| Task objective |
Quote the material word for word, starting with the line that contains "Where is Relative" and going on through the line that contains "1.385640646055102".

(Supplied records)

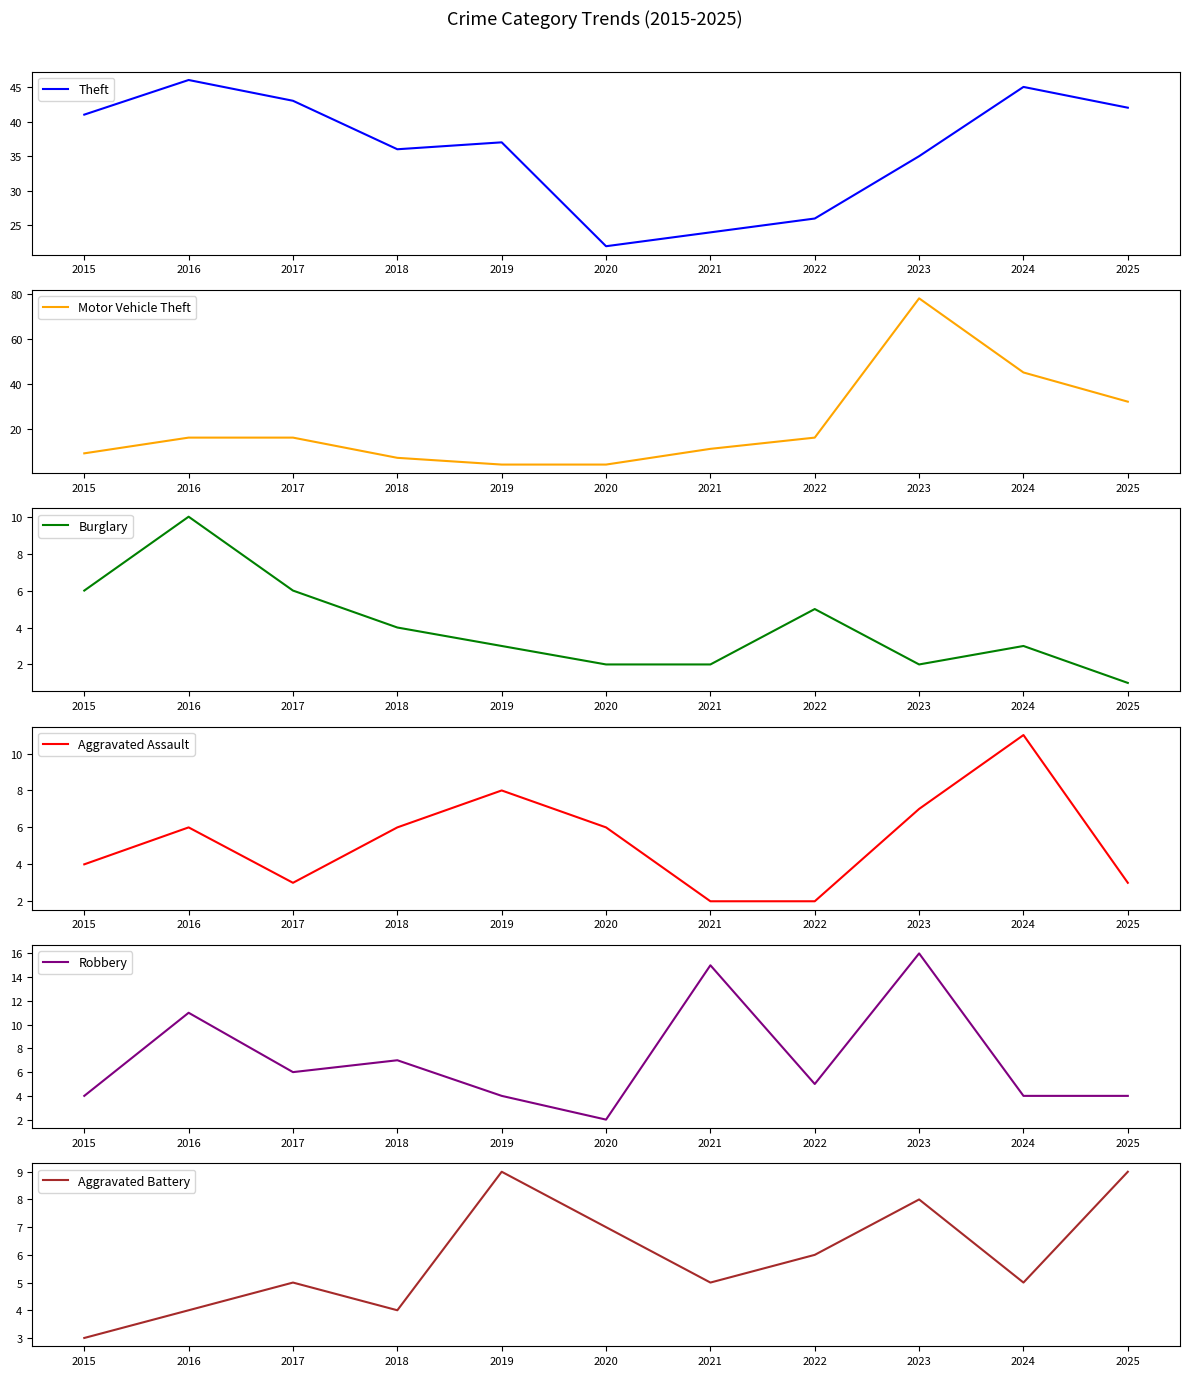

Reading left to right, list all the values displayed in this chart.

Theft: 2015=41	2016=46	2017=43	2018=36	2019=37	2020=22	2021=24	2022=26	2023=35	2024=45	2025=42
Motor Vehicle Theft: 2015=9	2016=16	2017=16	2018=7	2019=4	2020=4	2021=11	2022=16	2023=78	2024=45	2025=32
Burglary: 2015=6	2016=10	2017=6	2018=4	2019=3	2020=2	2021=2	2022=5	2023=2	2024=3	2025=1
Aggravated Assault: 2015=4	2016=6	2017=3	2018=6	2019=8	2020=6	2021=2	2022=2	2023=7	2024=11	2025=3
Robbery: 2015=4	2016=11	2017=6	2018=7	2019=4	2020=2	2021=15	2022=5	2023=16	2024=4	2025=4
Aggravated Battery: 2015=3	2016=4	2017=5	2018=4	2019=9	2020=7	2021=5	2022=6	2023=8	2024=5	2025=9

(End Supplied records)
(Supplied records)

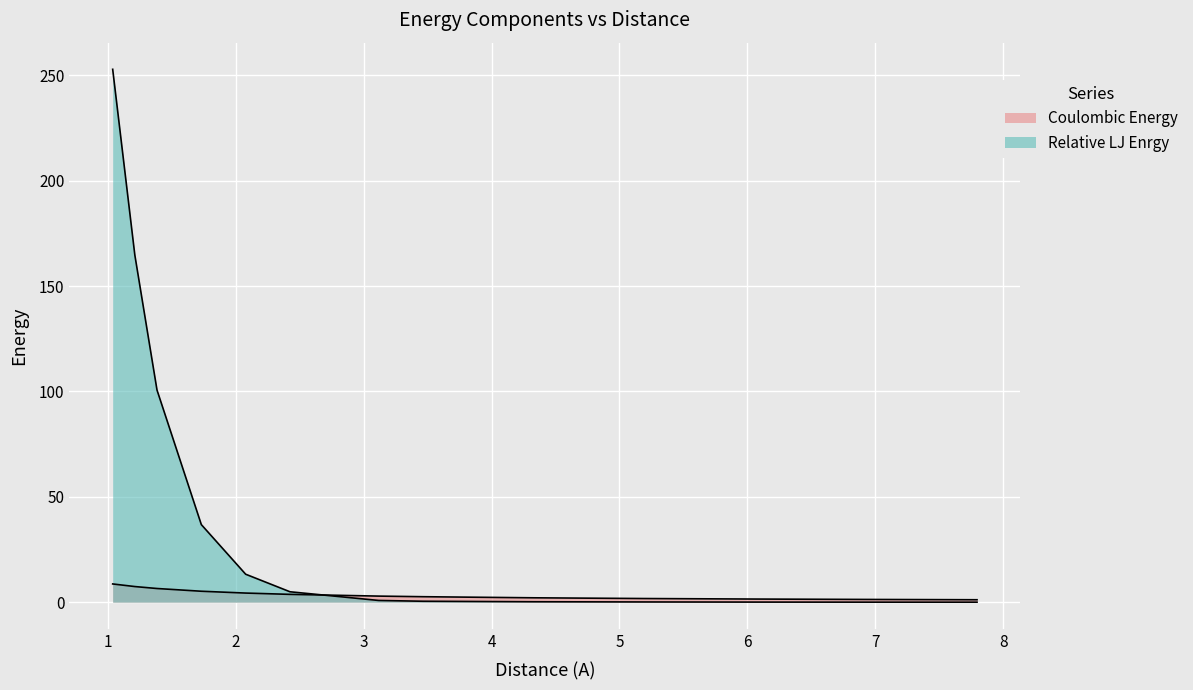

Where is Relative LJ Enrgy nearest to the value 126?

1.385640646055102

(End Supplied records)

| Task response |
Where is Relative LJ Enrgy nearest to the value 126?

1.385640646055102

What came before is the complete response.